The source of this sentiment—that writers of color should write about race, and that white writers should not—is far too complex to go into here (it’s one I tried to address in my book), but it’s clear that both white and non-white poets might feel that it places uncomfortable restrictions on their work. A poet of color who does not treat racial themes in a conventional way may find his work rejected or ignored because it is “not ethnic enough”—as when Orlando described a judge’s demand that he write more “as a Native person.” And a white poet like Hoagland may feel such expectations as a censorious restriction on creativity and self-revelation. The real source of Hoagland’s rage, I think, is not animosity toward African Americans or anger at Rankine, but a bristling resentment that he feels he is not allowed to write about race: “it seems foolish and costly to think that the topic of race belongs only to brown-skinned Americans and not white-skinned Americans. But many poets and readers think that.”
What Hoagland resents is his sense that he does not have the right to write about race in his poetry—that only poets of color are thought to have that right. If we understand this, it’s easy enough to see his poem as an inverted allegory of this situation: just as the “big black girl from Alabama” asserts her right to rule the white-dominated sport of tennis, the white poet uses her to assert his own right to write poetry about race—a realm from which he feels white authors are unjustly excluded.

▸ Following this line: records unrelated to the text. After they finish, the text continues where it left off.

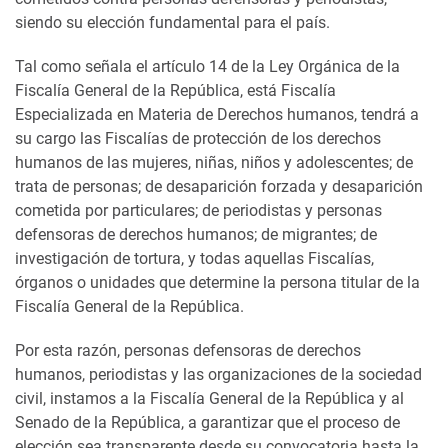
siendo su elección fundamental para el país.
Tal como señala el artículo 14 de la Ley Orgánica de la
Fiscalía General de la República, está Fiscalía
Especializada en Materia de Derechos humanos, tendrá a
su cargo las Fiscalías de protección de los derechos
humanos de las mujeres, niñas, niños y adolescentes; de
trata de personas; de desaparición forzada y desaparición
cometida por particulares; de periodistas y personas
defensoras de derechos humanos; de migrantes; de
investigación de tortura, y todas aquellas Fiscalías,
órganos o unidades que determine la persona titular de la
Fiscalía General de la República.
Por esta razón, personas defensoras de derechos
humanos, periodistas y las organizaciones de la sociedad
civil, instamos a la Fiscalía General de la República y al
Senado de la República, a garantizar que el proceso de
elección sea transparente desde su convocatoria hasta la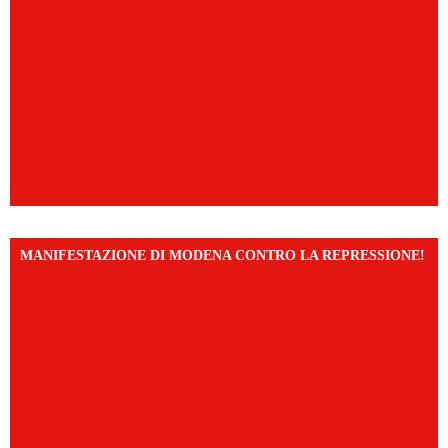
MANIFESTAZIONE DI MODENA CONTRO LA REPRESSIONE!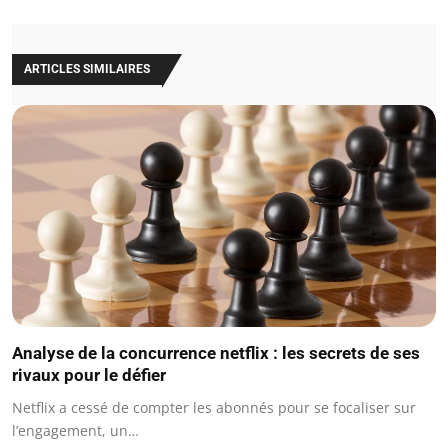
ARTICLES SIMILAIRES
Analyse de la concurrence netflix : les secrets de ses
rivaux pour le défier
Netflix a cessé de compter les abonnés pour se focaliser sur
l’engagement, un…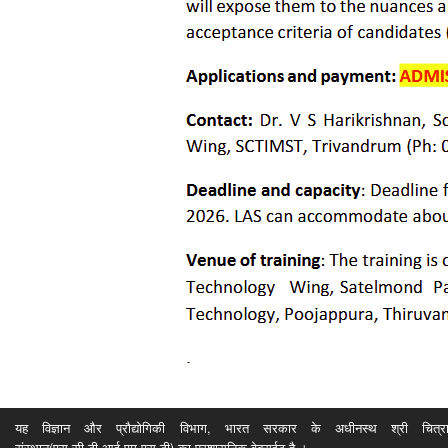
यह विज्ञान और प्रौद्योगिकी विभाग, भारत सरकार के अधीनस्थ श्री चित्रा ति
संस्थान(एस.सी.टी.आई.एम.एस.टी) का प्रशासनिक वेबसईट है ।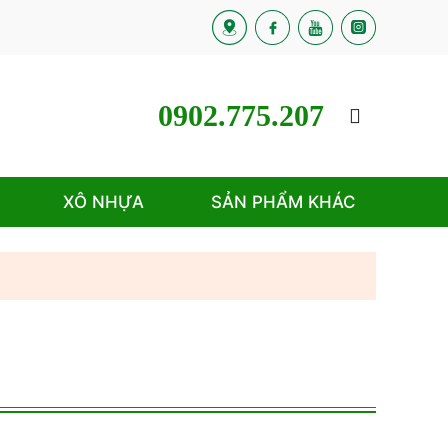
0902.775.207
XÔ NHỰA
SẢN PHẨM KHÁC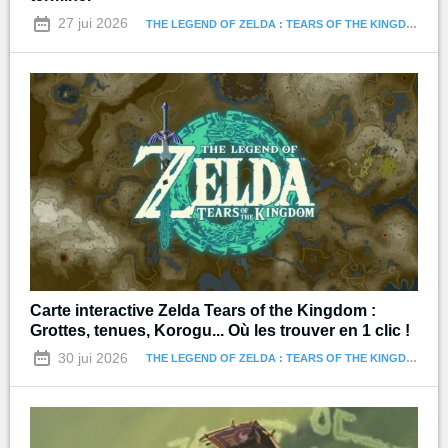
27 jui 2026
THE LEGEND OF ZELDA : TEARS OF THE KINGDOM
Carte interactive Zelda Tears of the Kingdom :
Grottes, tenues, Korogu... Où les trouver en 1 clic !
30 jui 2026
THE LEGEND OF ZELDA : TEARS OF THE KINGDOM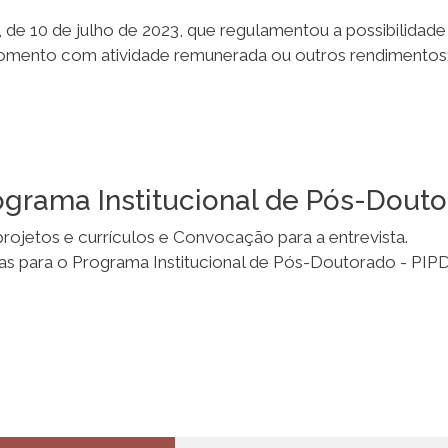
icamp - 06 e 10 de abril de 2026
ortalecendo presenças que escapam"
, a
IV Semana da 
PPGD para atribuição de bolsas C
 de bolsas CAPES de mestrado e/ou doutorado.
 de 10 de julho de 2023, que regulamentou a possibilida
fomento com atividade remunerada ou outros rendimentos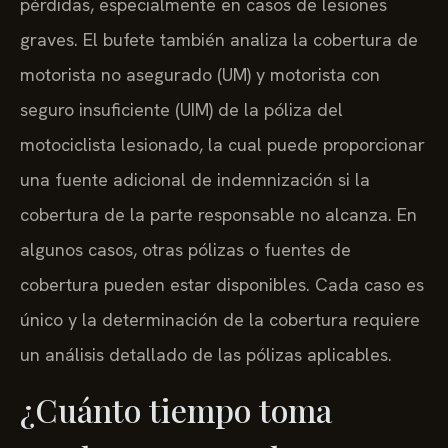
pérdidas, especialmente en casos de lesiones
graves. El bufete también analiza la cobertura de
motorista no asegurado (UM) y motorista con
seguro insuficiente (UIM) de la póliza del
motociclista lesionado, la cual puede proporcionar
una fuente adicional de indemnización si la
cobertura de la parte responsable no alcanza. En
algunos casos, otras pólizas o fuentes de
cobertura pueden estar disponibles. Cada caso es
único y la determinación de la cobertura requiere
un análisis detallado de las pólizas aplicables.
¿Cuánto tiempo toma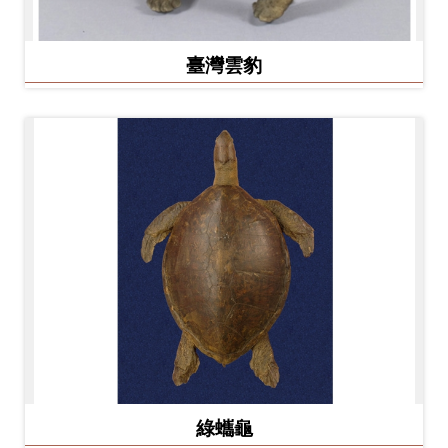
臺灣雲豹
綠蠵龜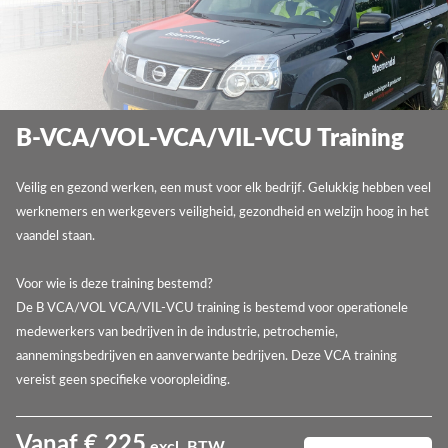
B-VCA/VOL-VCA/VIL-VCU Training
Veilig en gezond werken, een must voor elk bedrijf. Gelukkig hebben veel
werknemers en werkgevers veiligheid, gezondheid en welzijn hoog in het
vaandel staan.
Voor wie is deze training bestemd?
De B VCA/VOL VCA/VIL-VCU training is bestemd voor operationele
medewerkers van bedrijven in de industrie, petrochemie,
aannemingsbedrijven en aanverwante bedrijven. Deze VCA training
vereist geen specifieke vooropleiding.
Vanaf € 225
excl. BTW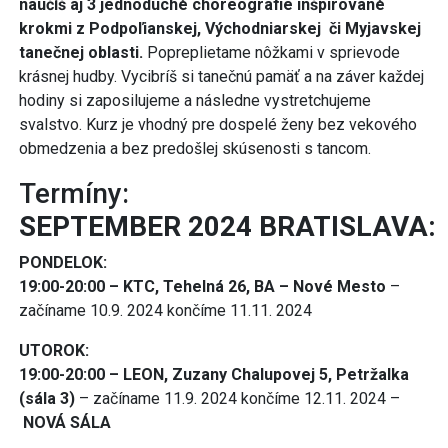
naučíš aj 3 jednoduché choreografie inšpirované
krokmi z Podpoľianskej, Východniarskej či Myjavskej
tanečnej oblasti.
Popreplietame nôžkami v sprievode
krásnej hudby. Vycibríš si tanečnú pamäť a na záver každej
hodiny si zaposilujeme a následne vystretchujeme
svalstvo. Kurz je vhodný pre dospelé ženy bez vekového
obmedzenia a bez predošlej skúsenosti s tancom.
Termíny:
SEPTEMBER 2024 BRATISLAVA:
PONDELOK:
19:00-20:00 – KTC, Tehelná 26, BA – Nové Mesto
–
začíname 10.9. 2024 končíme 11.11. 2024
UTOROK:
19:00-20:00 – LEON, Zuzany Chalupovej 5, Petržalka
(sála 3)
– začíname 11.9. 2024 končíme 12.11. 2024 –
NOVÁ SÁLA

Of course, I don’t think that any of us are among the “many poets and readers” who think white writers should steer clear of race (I don’t think Rankine is either). Indeed, I think we are all interested in moving beyond the simplistic paradigm that states that writers of color should write about race (i.e. they can write only about certain established topics in conventional ways) while white writers shouldn’t (i.e. that they get a free pass or aren’t implicated in race). As Evie suggests, there are many ways beyond these simple binaries, and I think it’s clear that the poetry/race interface is taking new and unexpected shapes in contemporary writing, beyond poems that are “about” race by poets who “have” race.